Task details - Range to reproduce from the entries below: the line with "left elbow: (1618, 1222)", the line with "right back paw: (379, 1177)", and every line in between. Give them exactly and give nothing else.

Data extract -
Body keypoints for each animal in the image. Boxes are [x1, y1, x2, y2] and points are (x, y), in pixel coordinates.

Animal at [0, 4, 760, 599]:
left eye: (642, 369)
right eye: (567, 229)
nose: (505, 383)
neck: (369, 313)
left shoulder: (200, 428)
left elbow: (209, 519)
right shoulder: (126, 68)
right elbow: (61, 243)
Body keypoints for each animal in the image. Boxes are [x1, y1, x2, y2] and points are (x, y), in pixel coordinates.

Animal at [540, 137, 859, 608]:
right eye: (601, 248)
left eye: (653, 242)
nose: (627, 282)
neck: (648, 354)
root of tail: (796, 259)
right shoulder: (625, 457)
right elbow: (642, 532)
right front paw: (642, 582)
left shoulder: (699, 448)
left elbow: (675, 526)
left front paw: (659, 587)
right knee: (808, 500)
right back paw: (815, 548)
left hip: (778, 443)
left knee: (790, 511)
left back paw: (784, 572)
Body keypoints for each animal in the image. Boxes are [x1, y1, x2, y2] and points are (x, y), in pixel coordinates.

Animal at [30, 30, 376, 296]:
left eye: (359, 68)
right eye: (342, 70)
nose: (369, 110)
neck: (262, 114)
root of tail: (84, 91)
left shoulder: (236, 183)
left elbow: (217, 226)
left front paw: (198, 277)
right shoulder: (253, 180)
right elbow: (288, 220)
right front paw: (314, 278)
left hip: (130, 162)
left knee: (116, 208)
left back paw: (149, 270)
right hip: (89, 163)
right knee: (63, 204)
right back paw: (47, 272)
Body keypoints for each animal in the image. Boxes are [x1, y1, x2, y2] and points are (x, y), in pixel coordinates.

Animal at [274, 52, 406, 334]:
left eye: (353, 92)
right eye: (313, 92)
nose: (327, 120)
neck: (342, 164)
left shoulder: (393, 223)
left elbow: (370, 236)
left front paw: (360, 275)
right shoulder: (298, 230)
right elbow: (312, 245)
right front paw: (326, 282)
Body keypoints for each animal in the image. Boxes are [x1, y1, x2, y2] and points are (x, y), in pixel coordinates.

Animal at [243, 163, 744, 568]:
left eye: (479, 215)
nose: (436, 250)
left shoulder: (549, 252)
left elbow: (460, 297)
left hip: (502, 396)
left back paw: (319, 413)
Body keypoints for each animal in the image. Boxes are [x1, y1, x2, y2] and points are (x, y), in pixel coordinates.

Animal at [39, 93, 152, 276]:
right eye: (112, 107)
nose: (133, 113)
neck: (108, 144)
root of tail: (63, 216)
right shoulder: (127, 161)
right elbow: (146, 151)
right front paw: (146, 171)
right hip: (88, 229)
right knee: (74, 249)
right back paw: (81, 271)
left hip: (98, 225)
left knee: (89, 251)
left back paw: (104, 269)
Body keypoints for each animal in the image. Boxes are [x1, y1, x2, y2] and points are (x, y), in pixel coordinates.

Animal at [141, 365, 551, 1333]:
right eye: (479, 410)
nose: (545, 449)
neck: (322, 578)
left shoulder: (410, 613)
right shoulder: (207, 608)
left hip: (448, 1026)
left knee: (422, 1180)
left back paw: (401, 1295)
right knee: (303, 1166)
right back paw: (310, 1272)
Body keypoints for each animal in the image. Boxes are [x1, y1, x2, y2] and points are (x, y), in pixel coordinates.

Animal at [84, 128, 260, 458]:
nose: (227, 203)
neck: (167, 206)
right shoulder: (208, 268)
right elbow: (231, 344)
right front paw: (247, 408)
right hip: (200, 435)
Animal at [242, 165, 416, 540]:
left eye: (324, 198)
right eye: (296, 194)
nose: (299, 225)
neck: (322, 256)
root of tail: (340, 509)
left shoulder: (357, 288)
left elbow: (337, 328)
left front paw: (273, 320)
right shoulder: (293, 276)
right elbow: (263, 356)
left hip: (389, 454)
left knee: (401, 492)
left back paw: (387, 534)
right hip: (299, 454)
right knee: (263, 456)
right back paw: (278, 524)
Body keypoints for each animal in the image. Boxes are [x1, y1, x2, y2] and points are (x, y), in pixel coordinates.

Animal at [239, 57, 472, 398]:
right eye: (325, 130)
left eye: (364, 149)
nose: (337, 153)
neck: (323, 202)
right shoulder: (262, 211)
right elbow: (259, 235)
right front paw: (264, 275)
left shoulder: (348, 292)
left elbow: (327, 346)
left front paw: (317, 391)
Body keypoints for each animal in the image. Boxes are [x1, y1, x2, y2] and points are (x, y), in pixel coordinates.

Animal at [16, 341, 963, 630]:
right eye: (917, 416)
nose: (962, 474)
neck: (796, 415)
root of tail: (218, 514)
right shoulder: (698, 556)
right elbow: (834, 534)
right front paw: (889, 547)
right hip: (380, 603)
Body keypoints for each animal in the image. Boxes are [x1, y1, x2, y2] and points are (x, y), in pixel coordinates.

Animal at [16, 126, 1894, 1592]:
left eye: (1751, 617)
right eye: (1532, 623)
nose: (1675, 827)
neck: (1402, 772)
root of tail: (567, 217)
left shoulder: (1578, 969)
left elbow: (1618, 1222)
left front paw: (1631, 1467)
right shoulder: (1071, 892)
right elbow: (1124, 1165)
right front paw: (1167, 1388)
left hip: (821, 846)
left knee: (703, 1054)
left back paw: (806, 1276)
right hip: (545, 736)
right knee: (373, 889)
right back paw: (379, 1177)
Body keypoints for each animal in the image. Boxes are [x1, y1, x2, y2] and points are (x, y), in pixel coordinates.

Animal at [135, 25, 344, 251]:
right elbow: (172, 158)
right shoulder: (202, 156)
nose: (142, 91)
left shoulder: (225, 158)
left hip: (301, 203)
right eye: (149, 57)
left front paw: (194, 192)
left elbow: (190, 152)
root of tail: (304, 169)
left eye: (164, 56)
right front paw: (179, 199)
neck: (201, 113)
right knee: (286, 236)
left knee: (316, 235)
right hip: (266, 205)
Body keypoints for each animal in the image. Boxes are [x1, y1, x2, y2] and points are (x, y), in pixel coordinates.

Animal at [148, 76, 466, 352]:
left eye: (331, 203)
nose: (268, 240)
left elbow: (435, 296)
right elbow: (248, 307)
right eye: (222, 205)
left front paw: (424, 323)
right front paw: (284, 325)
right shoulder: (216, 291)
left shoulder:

Answer below -
left elbow: (1618, 1222)
left front paw: (1631, 1467)
right shoulder: (1071, 892)
right elbow: (1124, 1165)
right front paw: (1167, 1388)
left hip: (821, 846)
left knee: (703, 1054)
left back paw: (806, 1276)
right hip: (545, 736)
right knee: (373, 889)
right back paw: (379, 1177)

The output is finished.